The Finnish Swimming Teaching and Lifesaving Federation was established in 1956. The leading principle of the association is to develop swimming instruction and life saving activities in Finland on all possible levels.
Its membership consists of 11 member organisations that are either expert organisations such as the Finnish Red Cross, or sports organisations. The federation has no person members or sports club members.

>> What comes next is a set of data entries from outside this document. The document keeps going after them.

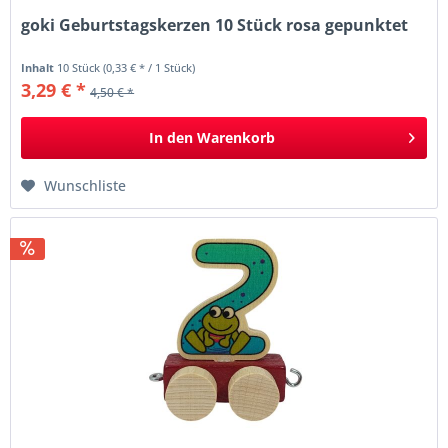
goki Geburtstagskerzen 10 Stück rosa gepunktet
Inhalt
10 Stück
(0,33 € * / 1 Stück)
3,29 € *
4,50 € *
In den
Warenkorb
Wunschliste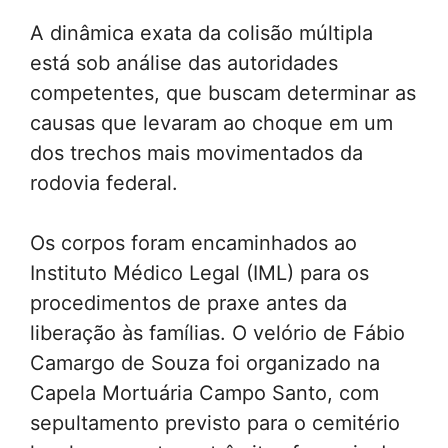
A dinâmica exata da colisão múltipla
está sob análise das autoridades
competentes, que buscam determinar as
causas que levaram ao choque em um
dos trechos mais movimentados da
rodovia federal.
Os corpos foram encaminhados ao
Instituto Médico Legal (IML) para os
procedimentos de praxe antes da
liberação às famílias. O velório de Fábio
Camargo de Souza foi organizado na
Capela Mortuária Campo Santo, com
sepultamento previsto para o cemitério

The top decision making body is the Assembly comprising of delegates of the member organisations and convening twice a year. The federation is responsible for training the following professionals in Finland: swimming teacher, pool life guard, beach life guard, International Pool life Guard, Junior Life Saver Club leader, baby and family swimming instructor, special swimming instructor and aquatic trainer. The federation has about 80 instructors nation-wide, and about 300 swimming teachers and 300 lifesavers are trained each year. In addition to the training, FSL’s other main activity is providing information and communication on water and ice safety as well as promoting swimming ability.
The drowning rate in Finland is relatively high: About 150 to 170 persons drown every year in Finland. The amount clearly has decreased since the founding of the federation. Drowning occur mainly during the summer months (June to August) when the water is warm and most people are having their summer vacations. Most people who drown in Finland are men and many are under the influence of alcohol.
Finland counts almost 190,000 lakes and 3,400 km of sea line. Finns spend a lot of time at summer cottages by lakes or sea. In wintertime Finland is faced with a cold climate and hypothermia is a real danger for those falling through thin ice.
The official drowning statistics are calculated by Statistics Finland, but because of the long delay, the federation provides provisional information monthly based on newspaper clippings.
Every year, the federation organises nation-wide campaigns to promote safety in and around water and to remind people of water safety skills: how to rescue oneself and how to help others in trouble around water or on ice.
The federation secretariat is located in Helsinki, the capital of Finland and comprises 8 full-time and 1 part-time staff. The federation became full member of FIS in 1991.